• Problem to solve
List every line in the data below that contains the word "pose", copying each line in full.
──────── Information shown ────────
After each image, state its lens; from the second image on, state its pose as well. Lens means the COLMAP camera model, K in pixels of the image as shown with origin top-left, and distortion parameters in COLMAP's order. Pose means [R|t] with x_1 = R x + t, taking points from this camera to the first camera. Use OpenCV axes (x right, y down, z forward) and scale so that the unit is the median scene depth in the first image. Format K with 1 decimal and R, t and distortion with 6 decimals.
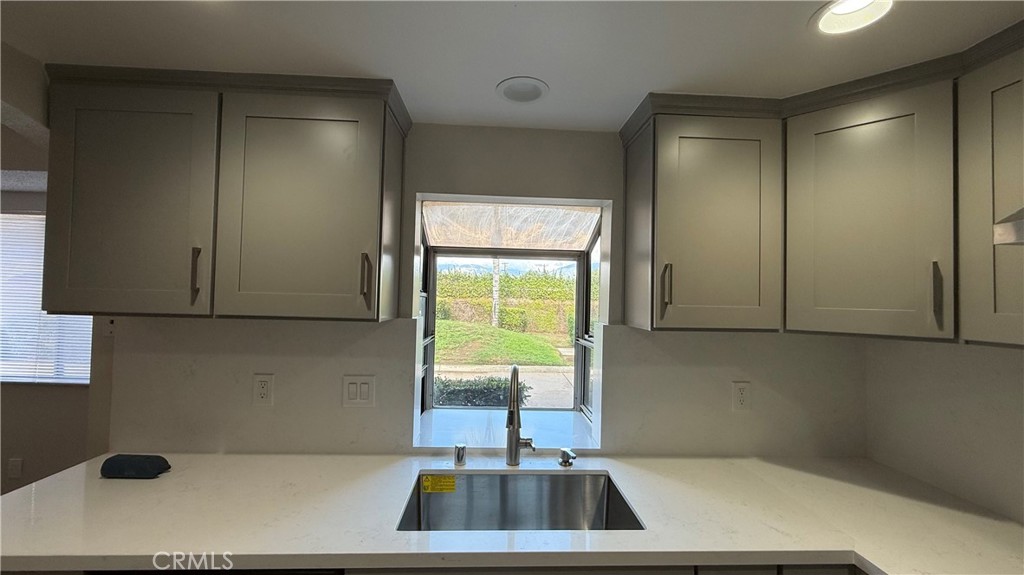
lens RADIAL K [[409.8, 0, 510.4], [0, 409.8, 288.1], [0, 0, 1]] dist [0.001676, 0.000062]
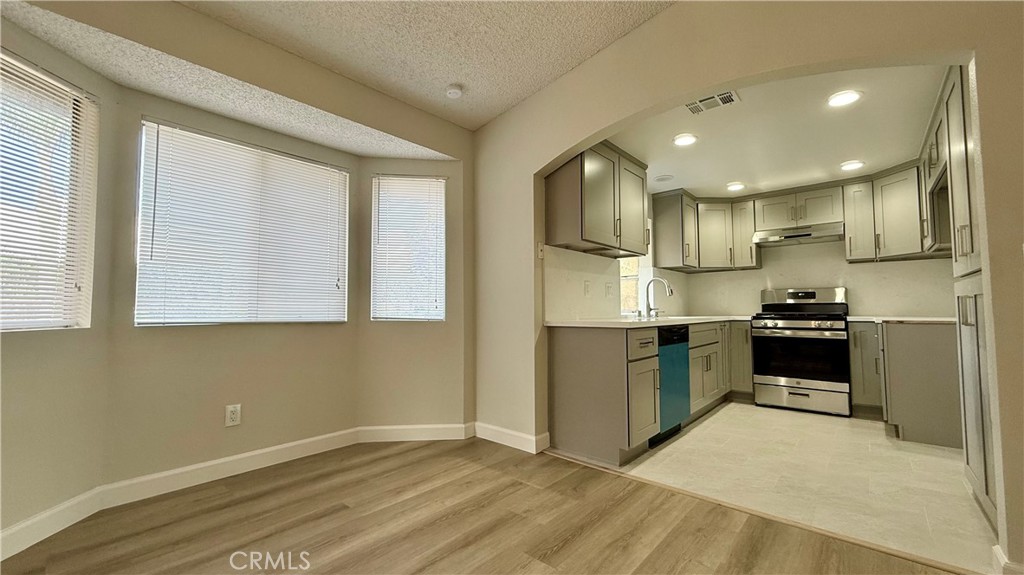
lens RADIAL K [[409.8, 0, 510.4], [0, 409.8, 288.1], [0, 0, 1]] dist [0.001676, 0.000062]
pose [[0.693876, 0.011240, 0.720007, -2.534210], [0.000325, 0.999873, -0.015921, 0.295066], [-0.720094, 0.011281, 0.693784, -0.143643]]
────────
• Solution
After each image, state its lens; from the second image on, state its pose as well. Lens means the COLMAP camera model, K in pixels of the image as shown with origin top-left, and distortion parameters in COLMAP's order. Pose means [R|t] with x_1 = R x + t, taking points from this camera to the first camera. Use OpenCV axes (x right, y down, z forward) and scale so that the unit is the median scene depth in the first image. Format K with 1 decimal and R, t and distortion with 6 decimals.
pose [[0.693876, 0.011240, 0.720007, -2.534210], [0.000325, 0.999873, -0.015921, 0.295066], [-0.720094, 0.011281, 0.693784, -0.143643]]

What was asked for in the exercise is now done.